## Excerpted text
Daredevil: Season 1 Episode 1: Into The Ring - Review


While his comics are brilliant, Daredevil hasn't had the best of luck when it comes to making the jump from the page to screen. He first appeared in The Trial of The Incredible Hulk, the terrible TV movie sequel to the Incredible Hulk series featuring Bill Bixby and Lou Ferringo. This was meant to work as a kind of backdoor pilot for a spinoff series. But due to the TV movie being so terrible, it never happened. His next live action appearance was in the 2003 movie featuring Ben Affleck and Jennifer Garner, both of whom were massively miscast. That's the appearance of Daredevil which everyone has heard of. And that movie wasn't very good. But everything that movie got wrong, this Netflix original series gets right. This is the live action appearance of Daredevil we have been waiting for!

And from the outset it is clear that it is going to be very different from Marvel's usual output. Rather than being set in the Avengers part of New York, the action shifts to the less sunny, more gritty corner of the Marvel Universe, Hell's Kitchen. This is exactly the place that young women would be getting abducted and sold as sex slaves while being beaten with cattle prods if they don't shut up and except their fate. This is exactly the kind of cold opening that this type of show needs and already, we feel miles away from the lands of the Marvel movies and Agents of S.H.I.E.L.D. This is the first time that Marvel has begun to disconnect from the wider universe and stand on its own two feet. But I like how the show doesn't shy away from making subtle references to events in the movies. For example, the only reason that Matt Murdock and Foggy Nelson can afford their offices is because Hell's Kitchen was one of the places worst hit in the attack from Loki.

And what I liked the most about this opening episode is that it didn't try to cram in Daredevil's origin story. We get a little flashback to how Matt was blinded but for now, that appears to be it. We haven't learned how his senses enhancement works and how he learned to fight. We haven't even learned why he decided to become a masked vigilante. This is probably because the writers knew we would be watching this series in large enough chunks to spread the story out. And that really helps the tale to develop.

## Instruction 1
From the Daredevil review, copy the part that opens with the words containing "And what I liked" and closes with "tale to develop.".

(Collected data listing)
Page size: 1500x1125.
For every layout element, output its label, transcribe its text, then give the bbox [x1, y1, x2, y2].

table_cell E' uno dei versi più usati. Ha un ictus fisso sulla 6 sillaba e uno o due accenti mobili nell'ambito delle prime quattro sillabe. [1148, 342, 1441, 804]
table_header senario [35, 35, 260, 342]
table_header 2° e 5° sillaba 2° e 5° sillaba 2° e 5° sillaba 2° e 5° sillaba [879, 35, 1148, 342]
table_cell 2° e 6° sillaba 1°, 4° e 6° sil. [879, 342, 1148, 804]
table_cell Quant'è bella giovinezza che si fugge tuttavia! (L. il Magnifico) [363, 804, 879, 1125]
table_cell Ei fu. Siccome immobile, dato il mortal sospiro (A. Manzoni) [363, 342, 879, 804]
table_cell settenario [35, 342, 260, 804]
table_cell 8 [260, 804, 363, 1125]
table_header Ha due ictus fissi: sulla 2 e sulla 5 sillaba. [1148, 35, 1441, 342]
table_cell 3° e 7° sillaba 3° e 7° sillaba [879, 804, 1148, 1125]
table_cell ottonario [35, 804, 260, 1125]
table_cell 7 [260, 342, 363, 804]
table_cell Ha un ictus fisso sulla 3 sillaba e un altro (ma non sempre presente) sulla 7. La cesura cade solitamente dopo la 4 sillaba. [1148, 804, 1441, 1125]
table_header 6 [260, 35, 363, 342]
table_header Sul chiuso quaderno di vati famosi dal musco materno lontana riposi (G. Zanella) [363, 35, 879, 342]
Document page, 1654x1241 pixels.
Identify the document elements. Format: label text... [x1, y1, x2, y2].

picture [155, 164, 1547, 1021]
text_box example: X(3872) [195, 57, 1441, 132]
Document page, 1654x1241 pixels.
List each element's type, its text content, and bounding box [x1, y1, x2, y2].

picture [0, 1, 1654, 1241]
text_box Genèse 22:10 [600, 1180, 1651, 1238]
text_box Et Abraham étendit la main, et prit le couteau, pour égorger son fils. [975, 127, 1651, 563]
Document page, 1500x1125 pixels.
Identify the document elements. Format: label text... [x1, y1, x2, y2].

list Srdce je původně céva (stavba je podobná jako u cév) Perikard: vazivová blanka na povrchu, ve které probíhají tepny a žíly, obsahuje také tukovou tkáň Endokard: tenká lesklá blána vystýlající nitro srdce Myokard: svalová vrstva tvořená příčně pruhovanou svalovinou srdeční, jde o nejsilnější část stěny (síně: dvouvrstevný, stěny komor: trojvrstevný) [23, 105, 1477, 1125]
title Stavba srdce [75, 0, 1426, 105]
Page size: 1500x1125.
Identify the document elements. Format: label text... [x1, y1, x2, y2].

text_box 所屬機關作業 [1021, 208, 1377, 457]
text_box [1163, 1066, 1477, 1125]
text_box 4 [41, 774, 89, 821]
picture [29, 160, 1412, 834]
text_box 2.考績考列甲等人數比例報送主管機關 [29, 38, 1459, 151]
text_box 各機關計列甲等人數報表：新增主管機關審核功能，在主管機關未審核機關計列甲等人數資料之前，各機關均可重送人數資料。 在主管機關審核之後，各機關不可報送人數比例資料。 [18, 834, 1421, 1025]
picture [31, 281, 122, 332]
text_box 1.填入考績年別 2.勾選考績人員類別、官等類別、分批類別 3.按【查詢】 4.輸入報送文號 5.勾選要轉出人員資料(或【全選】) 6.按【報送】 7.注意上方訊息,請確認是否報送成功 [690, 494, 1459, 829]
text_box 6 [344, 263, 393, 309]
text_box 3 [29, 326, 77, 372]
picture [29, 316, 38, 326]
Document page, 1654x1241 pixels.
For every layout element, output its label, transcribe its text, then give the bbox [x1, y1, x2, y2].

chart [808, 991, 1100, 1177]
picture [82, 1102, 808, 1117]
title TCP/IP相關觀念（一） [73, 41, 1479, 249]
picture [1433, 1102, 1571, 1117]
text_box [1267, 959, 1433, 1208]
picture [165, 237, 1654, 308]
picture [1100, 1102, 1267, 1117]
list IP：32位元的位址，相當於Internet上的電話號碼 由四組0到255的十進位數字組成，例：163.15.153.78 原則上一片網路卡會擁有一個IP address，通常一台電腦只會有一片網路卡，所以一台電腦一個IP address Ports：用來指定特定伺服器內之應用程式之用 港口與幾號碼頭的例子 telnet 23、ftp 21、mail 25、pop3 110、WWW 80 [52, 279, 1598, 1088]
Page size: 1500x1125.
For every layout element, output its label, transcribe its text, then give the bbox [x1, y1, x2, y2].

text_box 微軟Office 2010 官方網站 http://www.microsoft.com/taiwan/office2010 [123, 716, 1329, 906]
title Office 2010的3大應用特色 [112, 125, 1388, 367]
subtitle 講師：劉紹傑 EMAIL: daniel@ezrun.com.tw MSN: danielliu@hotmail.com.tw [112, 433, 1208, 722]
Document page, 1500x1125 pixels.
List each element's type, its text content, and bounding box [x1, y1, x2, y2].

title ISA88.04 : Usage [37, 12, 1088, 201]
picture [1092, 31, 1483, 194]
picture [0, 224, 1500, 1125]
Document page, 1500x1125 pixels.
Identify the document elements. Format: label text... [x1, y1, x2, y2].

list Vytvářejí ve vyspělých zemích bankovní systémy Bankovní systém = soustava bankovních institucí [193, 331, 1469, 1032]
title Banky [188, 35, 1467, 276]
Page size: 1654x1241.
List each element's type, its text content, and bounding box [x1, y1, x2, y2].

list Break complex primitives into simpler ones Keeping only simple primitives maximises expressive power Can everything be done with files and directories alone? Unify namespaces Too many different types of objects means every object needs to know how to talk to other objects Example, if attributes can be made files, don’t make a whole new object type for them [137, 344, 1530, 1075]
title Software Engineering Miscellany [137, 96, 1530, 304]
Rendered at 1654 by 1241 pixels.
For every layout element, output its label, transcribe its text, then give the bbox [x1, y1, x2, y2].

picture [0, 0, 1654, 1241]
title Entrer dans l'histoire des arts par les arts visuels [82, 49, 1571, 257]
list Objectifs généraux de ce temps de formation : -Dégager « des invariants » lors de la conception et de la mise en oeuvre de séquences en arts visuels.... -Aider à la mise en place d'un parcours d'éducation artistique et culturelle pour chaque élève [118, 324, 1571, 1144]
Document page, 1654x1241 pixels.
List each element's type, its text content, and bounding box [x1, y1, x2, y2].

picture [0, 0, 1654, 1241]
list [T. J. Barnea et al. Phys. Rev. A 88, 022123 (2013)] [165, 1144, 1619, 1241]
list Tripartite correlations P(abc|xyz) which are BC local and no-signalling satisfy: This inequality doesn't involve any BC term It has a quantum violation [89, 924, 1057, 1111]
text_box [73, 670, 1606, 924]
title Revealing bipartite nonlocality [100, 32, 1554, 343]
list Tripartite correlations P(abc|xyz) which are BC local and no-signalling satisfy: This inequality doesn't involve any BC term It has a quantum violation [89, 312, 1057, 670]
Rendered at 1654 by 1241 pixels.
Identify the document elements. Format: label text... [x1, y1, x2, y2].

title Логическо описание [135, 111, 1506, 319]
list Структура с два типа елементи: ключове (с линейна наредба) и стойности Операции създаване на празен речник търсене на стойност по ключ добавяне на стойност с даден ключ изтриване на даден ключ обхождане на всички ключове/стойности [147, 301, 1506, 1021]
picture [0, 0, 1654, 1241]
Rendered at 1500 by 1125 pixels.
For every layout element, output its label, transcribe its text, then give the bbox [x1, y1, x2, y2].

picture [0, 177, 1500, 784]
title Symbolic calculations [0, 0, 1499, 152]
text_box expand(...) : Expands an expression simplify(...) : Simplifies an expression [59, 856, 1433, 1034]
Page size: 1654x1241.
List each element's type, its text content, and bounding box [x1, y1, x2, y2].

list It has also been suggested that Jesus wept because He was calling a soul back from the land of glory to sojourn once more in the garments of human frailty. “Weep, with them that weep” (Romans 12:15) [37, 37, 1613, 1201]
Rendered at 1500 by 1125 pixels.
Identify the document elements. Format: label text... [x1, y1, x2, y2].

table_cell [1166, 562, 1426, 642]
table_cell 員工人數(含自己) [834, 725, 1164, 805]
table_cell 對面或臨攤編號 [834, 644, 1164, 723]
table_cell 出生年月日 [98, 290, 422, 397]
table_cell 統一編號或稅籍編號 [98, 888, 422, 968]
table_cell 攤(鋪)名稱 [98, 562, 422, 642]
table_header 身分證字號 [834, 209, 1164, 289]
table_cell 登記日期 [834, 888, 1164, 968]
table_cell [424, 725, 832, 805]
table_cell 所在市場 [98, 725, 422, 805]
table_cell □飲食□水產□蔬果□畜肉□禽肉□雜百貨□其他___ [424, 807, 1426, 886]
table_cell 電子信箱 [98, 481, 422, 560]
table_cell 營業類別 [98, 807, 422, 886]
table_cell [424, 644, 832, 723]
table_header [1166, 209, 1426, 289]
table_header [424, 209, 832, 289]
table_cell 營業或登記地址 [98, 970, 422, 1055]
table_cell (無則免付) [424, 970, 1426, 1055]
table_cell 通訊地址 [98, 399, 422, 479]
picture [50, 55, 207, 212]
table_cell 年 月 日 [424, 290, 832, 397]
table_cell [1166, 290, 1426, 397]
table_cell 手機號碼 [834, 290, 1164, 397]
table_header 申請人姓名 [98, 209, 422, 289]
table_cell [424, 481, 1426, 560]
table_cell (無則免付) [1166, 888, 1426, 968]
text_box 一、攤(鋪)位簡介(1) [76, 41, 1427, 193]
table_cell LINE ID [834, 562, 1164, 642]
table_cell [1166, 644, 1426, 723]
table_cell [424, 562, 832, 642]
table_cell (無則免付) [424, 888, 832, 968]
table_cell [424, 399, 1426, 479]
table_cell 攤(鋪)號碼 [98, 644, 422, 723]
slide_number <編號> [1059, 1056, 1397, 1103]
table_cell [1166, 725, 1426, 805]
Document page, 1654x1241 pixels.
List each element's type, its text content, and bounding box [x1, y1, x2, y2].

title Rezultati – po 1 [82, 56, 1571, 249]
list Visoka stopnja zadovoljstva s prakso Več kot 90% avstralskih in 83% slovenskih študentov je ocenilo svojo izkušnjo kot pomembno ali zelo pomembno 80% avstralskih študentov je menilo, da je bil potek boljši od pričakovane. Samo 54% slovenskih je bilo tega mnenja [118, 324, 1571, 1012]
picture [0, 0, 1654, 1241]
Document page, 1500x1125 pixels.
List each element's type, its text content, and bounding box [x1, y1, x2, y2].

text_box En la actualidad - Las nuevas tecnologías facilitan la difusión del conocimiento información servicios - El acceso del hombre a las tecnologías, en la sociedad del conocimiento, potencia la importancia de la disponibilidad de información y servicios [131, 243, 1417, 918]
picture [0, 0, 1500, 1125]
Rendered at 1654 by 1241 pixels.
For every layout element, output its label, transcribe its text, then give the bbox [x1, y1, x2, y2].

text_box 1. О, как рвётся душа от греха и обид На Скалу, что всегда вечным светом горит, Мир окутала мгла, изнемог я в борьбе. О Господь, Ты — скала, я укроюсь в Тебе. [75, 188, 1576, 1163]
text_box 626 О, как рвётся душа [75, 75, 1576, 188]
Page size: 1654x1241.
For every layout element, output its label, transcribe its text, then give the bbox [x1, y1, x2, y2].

## Instruction 2
Render the listing, from its first line through the line containing "text_box example: X(3872)", as a JSON list of strings with one string per line, leaving out blank lines.

## Expected output 1
And what I liked the most about this opening episode is that it didn't try to cram in Daredevil's origin story. We get a little flashback to how Matt was blinded but for now, that appears to be it. We haven't learned how his senses enhancement works and how he learned to fight. We haven't even learned why he decided to become a masked vigilante. This is probably because the writers knew we would be watching this series in large enough chunks to spread the story out. And that really helps the tale to develop.

## Expected output 2
[
  "Page size: 1500x1125.",
  "For every layout element, output its label, transcribe its text, then give the bbox [x1, y1, x2, y2].",
  "table_cell E' uno dei versi più usati. Ha un ictus fisso sulla 6 sillaba e uno o due accenti mobili nell'ambito delle prime quattro sillabe. [1148, 342, 1441, 804]",
  "table_header senario [35, 35, 260, 342]",
  "table_header 2° e 5° sillaba 2° e 5° sillaba 2° e 5° sillaba 2° e 5° sillaba [879, 35, 1148, 342]",
  "table_cell 2° e 6° sillaba 1°, 4° e 6° sil. [879, 342, 1148, 804]",
  "table_cell Quant'è bella giovinezza che si fugge tuttavia! (L. il Magnifico) [363, 804, 879, 1125]",
  "table_cell Ei fu. Siccome immobile, dato il mortal sospiro (A. Manzoni) [363, 342, 879, 804]",
  "table_cell settenario [35, 342, 260, 804]",
  "table_cell 8 [260, 804, 363, 1125]",
  "table_header Ha due ictus fissi: sulla 2 e sulla 5 sillaba. [1148, 35, 1441, 342]",
  "table_cell 3° e 7° sillaba 3° e 7° sillaba [879, 804, 1148, 1125]",
  "table_cell ottonario [35, 804, 260, 1125]",
  "table_cell 7 [260, 342, 363, 804]",
  "table_cell Ha un ictus fisso sulla 3 sillaba e un altro (ma non sempre presente) sulla 7. La cesura cade solitamente dopo la 4 sillaba. [1148, 804, 1441, 1125]",
  "table_header 6 [260, 35, 363, 342]",
  "table_header Sul chiuso quaderno di vati famosi dal musco materno lontana riposi (G. Zanella) [363, 35, 879, 342]",
  "Document page, 1654x1241 pixels.",
  "Identify the document elements. Format: label text... [x1, y1, x2, y2].",
  "picture [155, 164, 1547, 1021]",
  "text_box example: X(3872) [195, 57, 1441, 132]"
]